Service classes that need access to wrapped HTTP nodes should implement this API service rather than inherit from it.

The reason for this is that they are not logical descendants of the base class, and using inheritance to simply exchange codes leads to a confusing code base. There are better ways.

Here's what I would recommend

app / module-one / data-service.ts

import {Injectable} from '@angular/core';
import {Observable} from 'rxjs/Observable';

import ApiServiceFactory, {ApiService} from 'app/shared/api';

@Injectable() export class DataService {
  constructor(apiServiceFactory: ApiServiceFactory) {
    this.api = apiServiceFactory.create('/api/module/one');
  }

  api: ApiService;

  fetchTree(): Observable<IPosition[]> { 
    return this.api.fetch('/tree');
  }

  fetchList(): Observable<IPosition[]> {
    return this.api.fetch('/list');
  }

  fetchIndividual(id: string): Observable<IPositionReference> {
    return this.api.fetch(`/node/${id}`);
  }
}

      



app / general / api.ts

import {Injectable} from '@angular/core';
import {Http} from '@angular/http';
import {Observable} from 'rxjs/Observable';
import 'rxjs/add/operator/map';

@Injectable() export default class ApiServiceFactory {
  constructor(readonly http: Http) {}

  create(moduleApiSubpath: string): ApiService {
    return new ApiServiceImplementation(this.http, moduleApiSubpath);
  }
}

export interface ApiService {
  fetch(url): Observable<{}>;

  post(url:string, body: {}): Observable<{}>;

  // etc.
}

const baseUrl = 'http://justtheurl.com';

// there actually no need to make this a class at all.
// It could be as simple as a function that returns an object literal.
// It doesn't matter much since it not exported.
class ApiServiceImplementation implements ApiService {
  constructor(readonly http: Http, readonly moduleApiSubpath: string){}

  get baseModuleUrl() {
    return `${baseUrl}${this.moduleApiSubpath}`;
  }

  fetch(apiAction: string): Observable<{}> {
    return this.http
      .get(`${this.baseModuleUrl}${apiAction}`, this.options)
      .map(res => res.json().data);
  }

  // etc.
}

      

Using this approach, the only joint injection would be ApiServiceFactory

. You can provide it in a generic module, or you can provide it yourself in each of the modules that have a service that implements it. You don't have to worry about extra instances or anything like that since the service is stateless and the actual objects returned by the factory are effectively transient.
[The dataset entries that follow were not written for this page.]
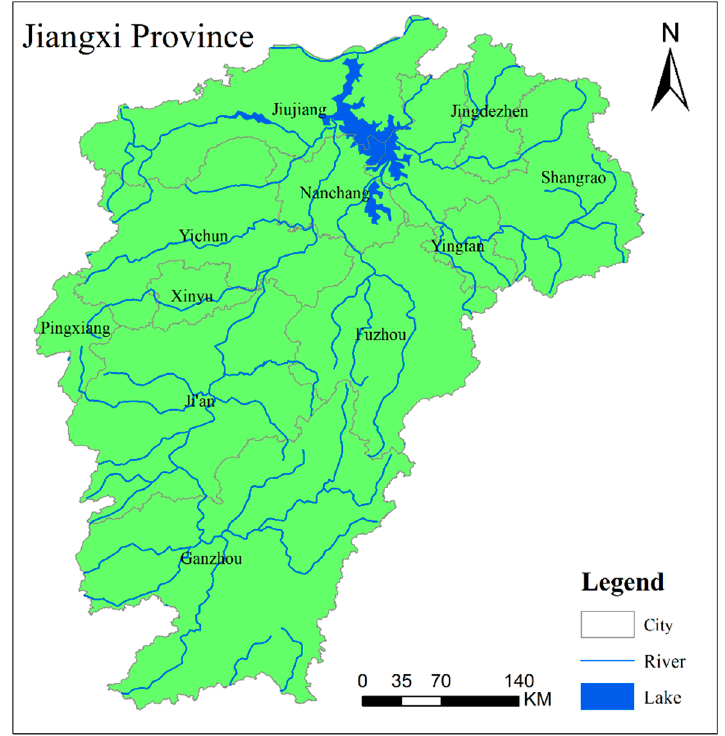
Figure 2. Geographical location of the study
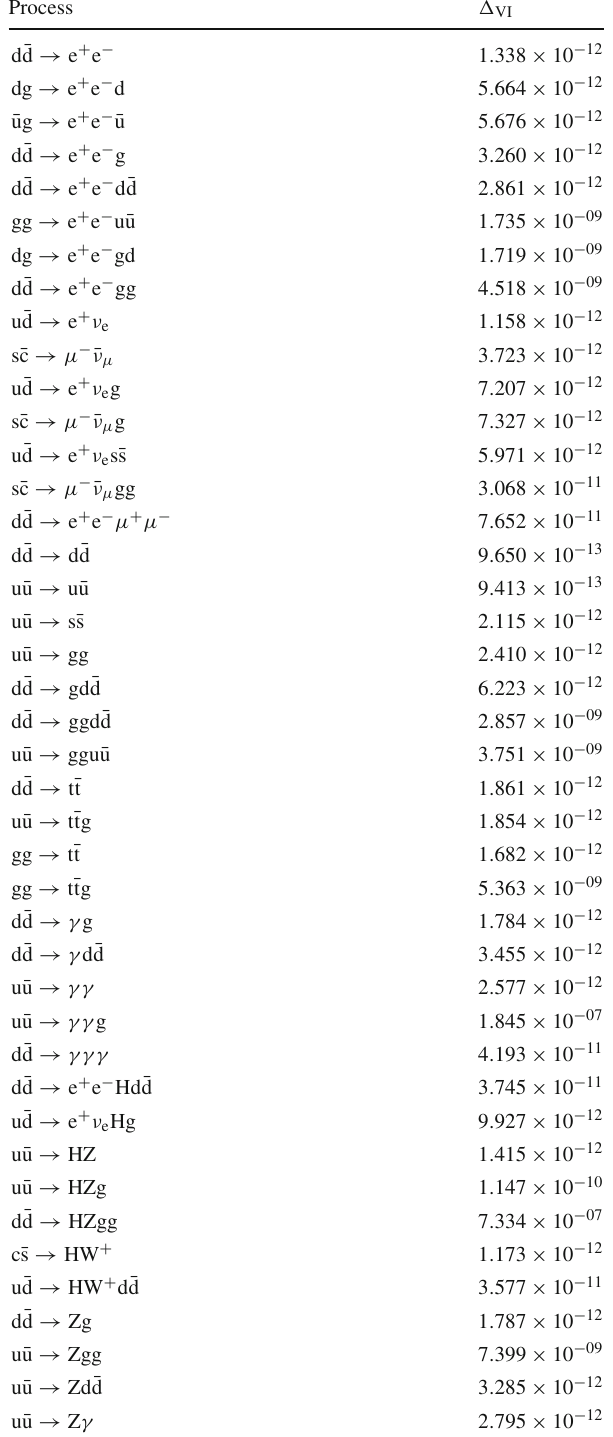
Table 1 Average relative deviations (cid:5) VI between Sherpa + Recola and Sherpa +O pen L oops for the sum of the NLO QCD virtual and integrated-dipole contributions evaluated for 1000 phase-space points. The average relative deviations are calculated by averaging the loga- rithms of the relative deviations between the two results for the consid- ered phase-space points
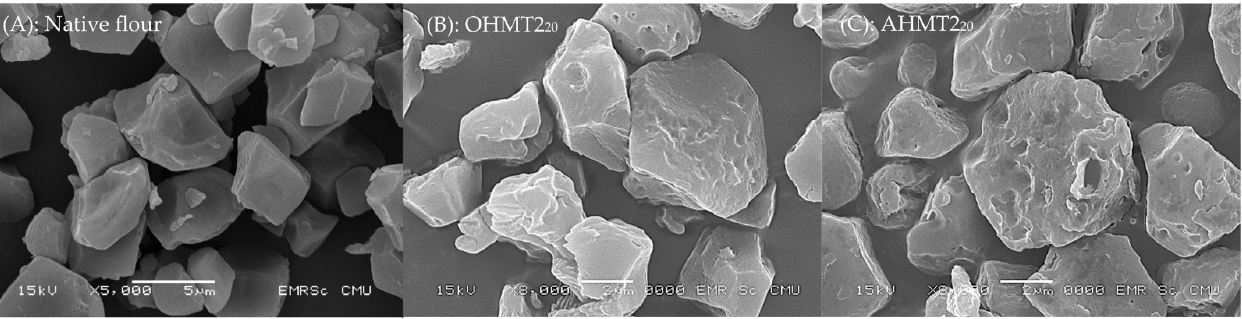
Figure 4. Scanning electron microscope images of purple rice fl our exposed to di ff erent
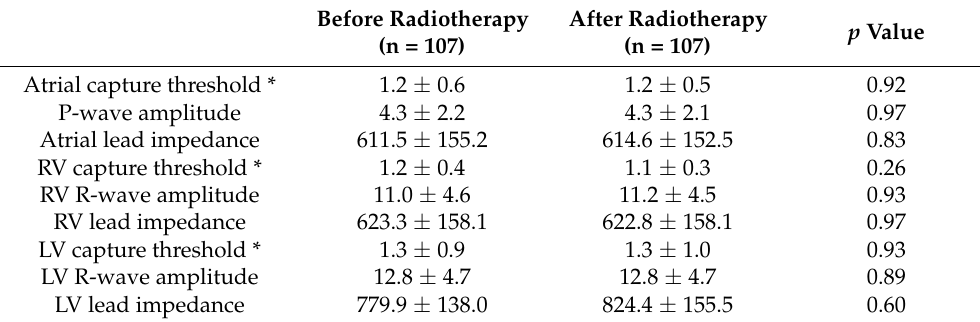
Table 2. Changes in device parameters.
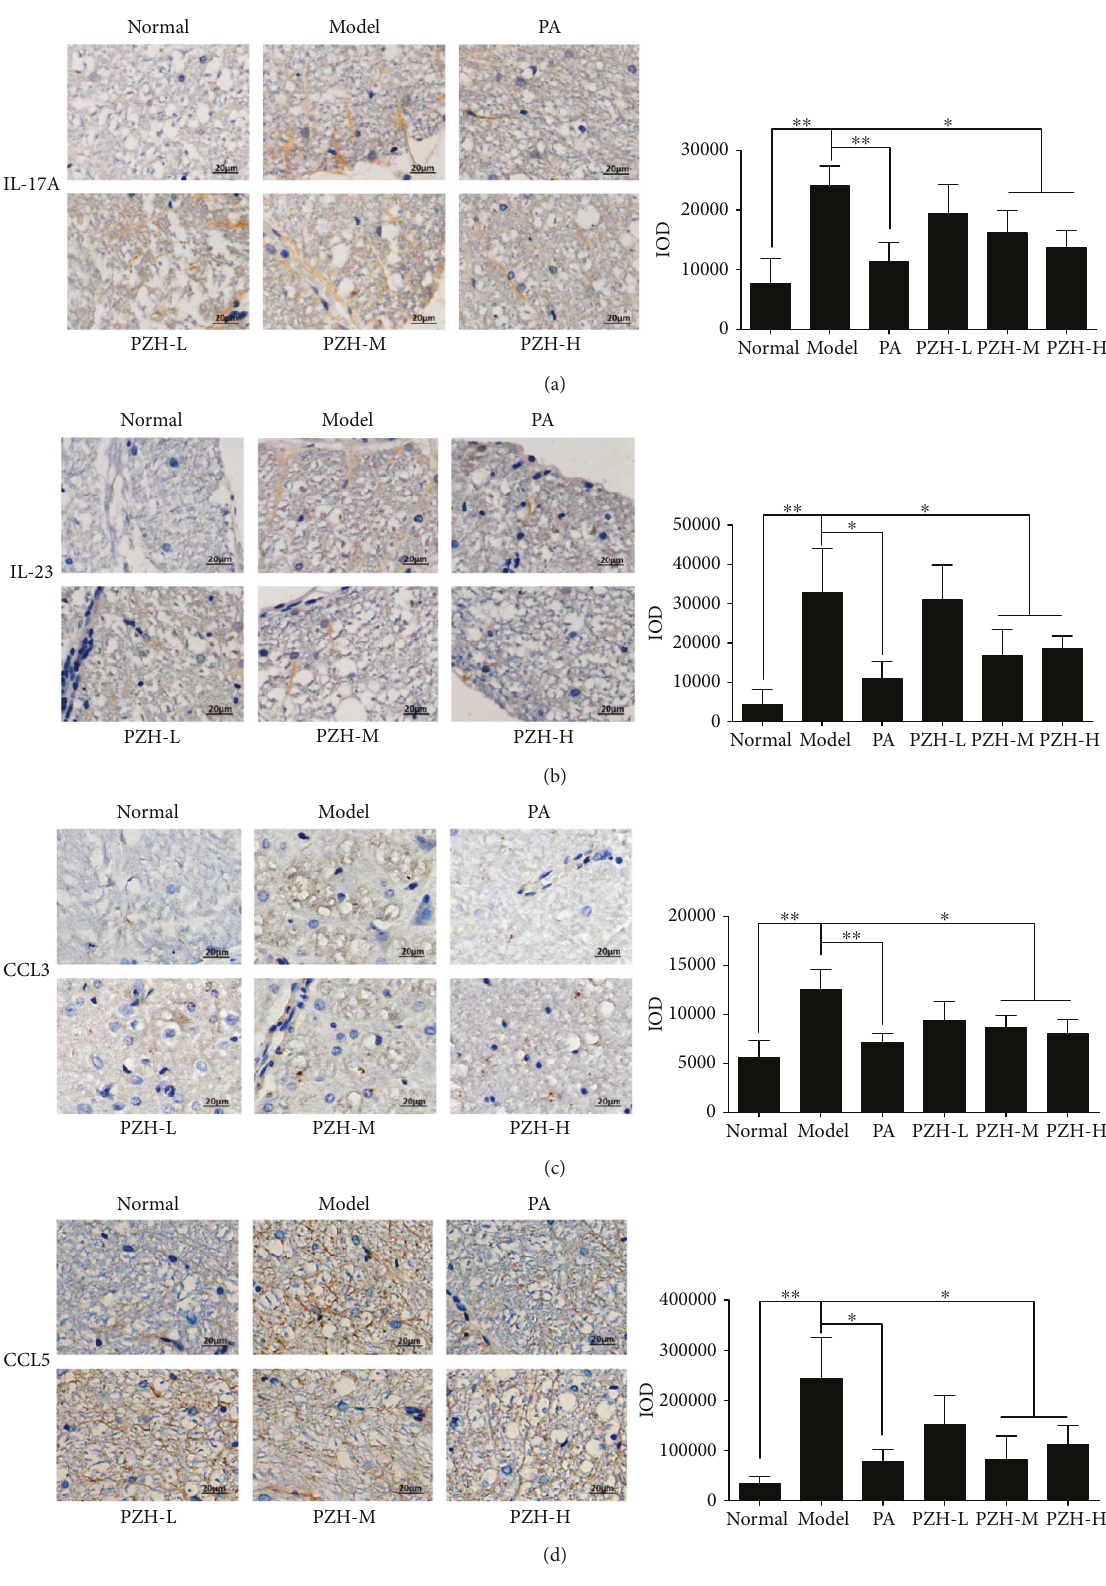
Figure 3: PZH decreased the levels of IL-23, IL-17A, CCL3, and CCL5 in the CNS of EAE rats. Representative immunohistochemistry images (left) and IOD means (right) of IL-23 (a), IL-17A (b), CCL3 (c), and CCL5 (d) in the spinal cord of rats from each group. Original magni fi cation 200x. All data were shown as the mean ± SD. ∗ P < 0 05 and ∗∗ P < 0 01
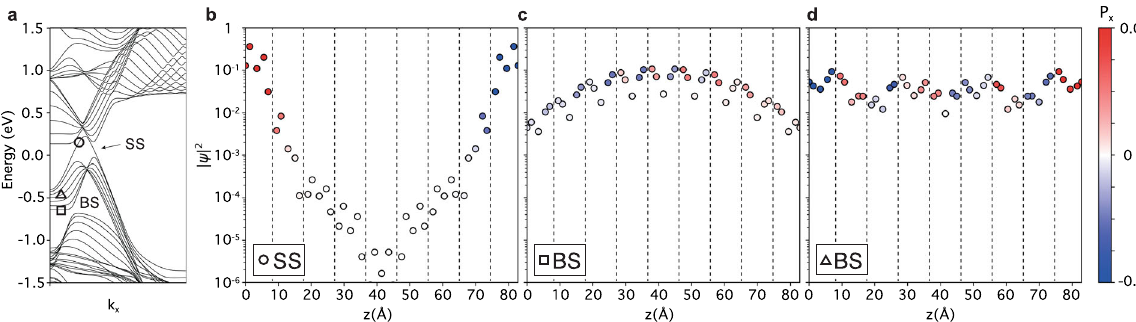
Fig. 7 Layer-dependent spin polarization. a Calculated band structure along the dashed line of Fig. 3b, plotted for positive wave vectors k x . b Probability density (logarithmic scale) calculated within each quintuple layer of a 9-unit cells slab and plotted as a function of the z axis, for the surface state indicated by a circle in panel a . The color of the symbols encodes the local spin polarization P x , whose magnitude is indicated by the blue-white-red color scale. Dashed lines separate different unit cells. c and d Same as in panel b for the bulk states indicated by a square and a triangle in panel a .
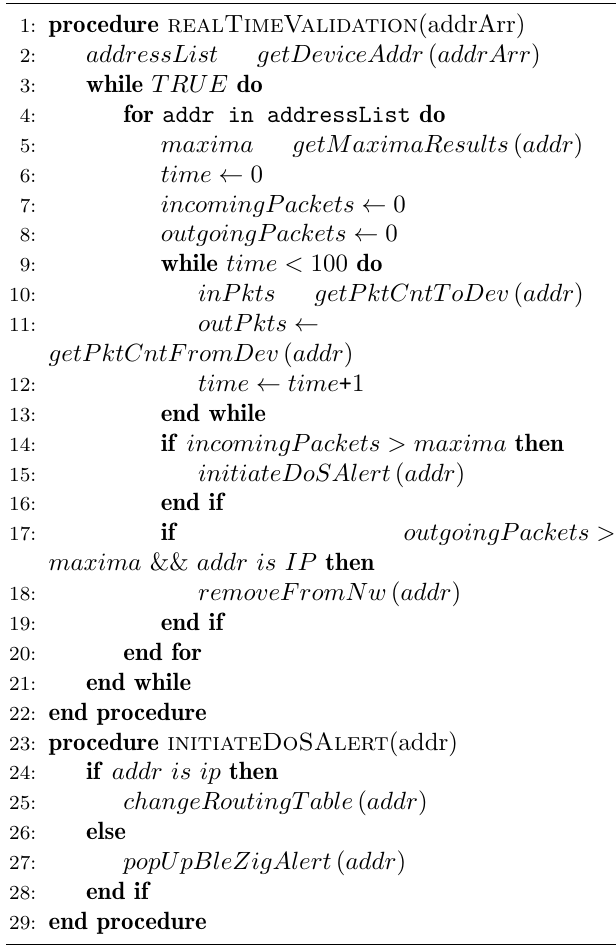
Algorithm 3 OWL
Note that it would be nice if Angular provided native support for this pattern as transient injection is fairly common and has many use cases. While it is currently possible to achieve transient dependency behavior at the component level, there is no way at this service level to do it without creating such a factory.

Unlike frameworks like Aurelia, they can be decorated with a simple one @transient

, and consumers explicitly request a new instance in the same simple way.